----- Excerpted records -----

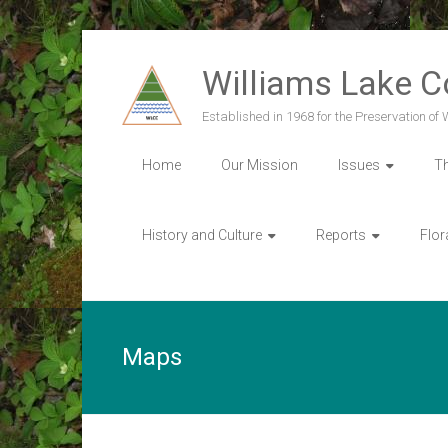
Skip
to
Williams Lake 
content
Established in 1968 for the Preservation of
Home
Our Mission
Issues
T
History and Culture
Reports
Flor
Maps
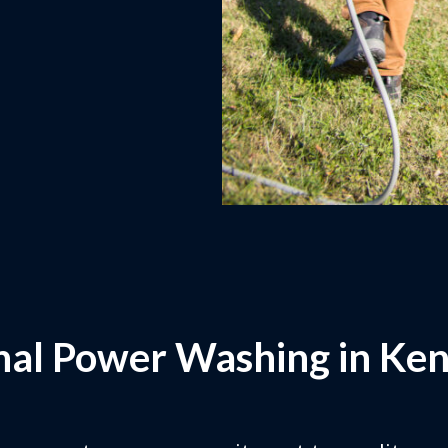
nal Power Washing in Ken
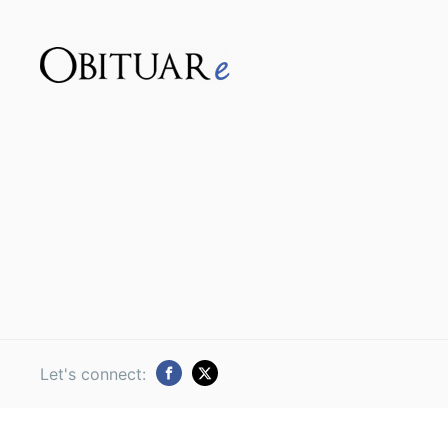
Let's connect:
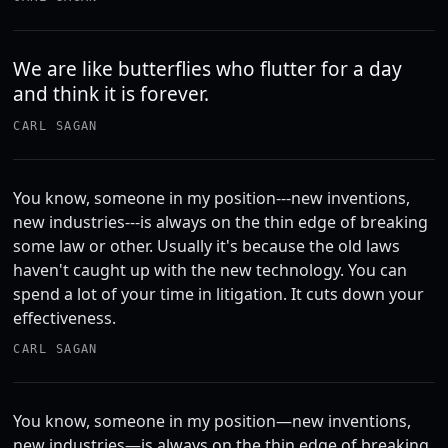
We are like butterflies who flutter for a day
and think it is forever.
CARL SAGAN
You know, someone in my position---new inventions,
new industries---is always on the thin edge of breaking
some law or other. Usually it's because the old laws
haven't caught up with the new technology. You can
spend a lot of your time in litigation. It cuts down your
effectiveness.
CARL SAGAN
You know, someone in my position—new inventions,
new industries—is always on the thin edge of breaking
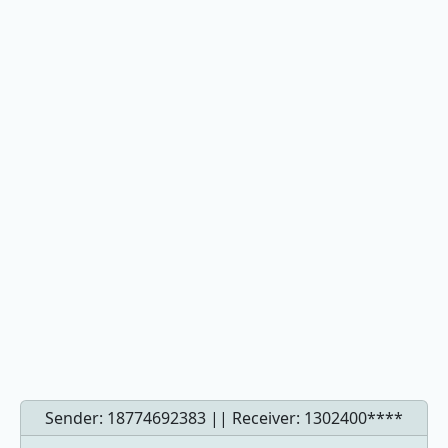
Sender: 18774692383 || Receiver:
1302400****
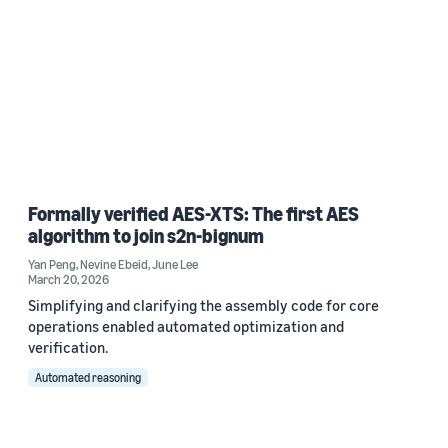
Formally verified AES-XTS: The first AES
algorithm to join s2n-bignum
Yan Peng
,
Nevine Ebeid
,
June Lee
March 20, 2026
Simplifying and clarifying the assembly code for core
operations enabled automated optimization and
verification.
Automated reasoning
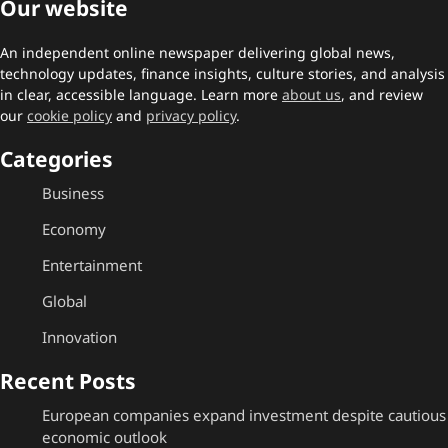
Our website
An independent online newspaper delivering global news,
technology updates, finance insights, culture stories, and analysis
in clear, accessible language. Learn more
about us
, and review
our
cookie policy
and
privacy policy
.
Categories
Business
Economy
Entertainment
Global
Innovation
Recent Posts
European companies expand investment despite cautious
economic outlook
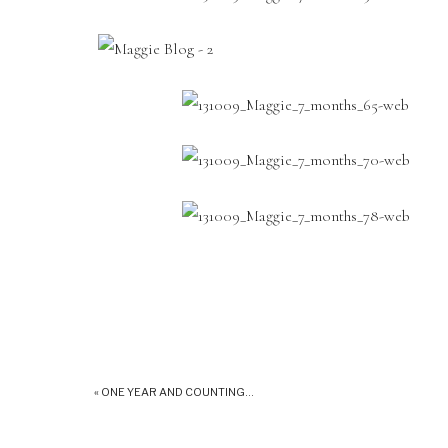
«
ONE YEAR AND COUNTING…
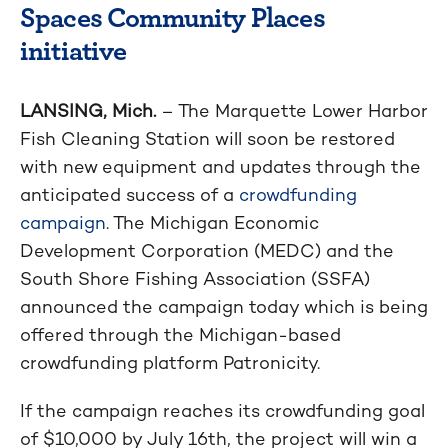
Spaces Community Places
initiative
LANSING, Mich.
– The Marquette Lower Harbor
Fish Cleaning Station will soon be restored
with new equipment and updates through the
anticipated success of a
crowdfunding
campaign
. The Michigan Economic
Development Corporation (MEDC) and the
South Shore Fishing Association (SSFA)
announced the campaign today which is being
offered through the Michigan-based
crowdfunding platform Patronicity.
If the campaign reaches its crowdfunding goal
of $10,000 by July 16th, the project will win a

-----

What to do: Would you give the number of lines of the data that include the string "know"? Nothing else is wanted.

Task answer: 2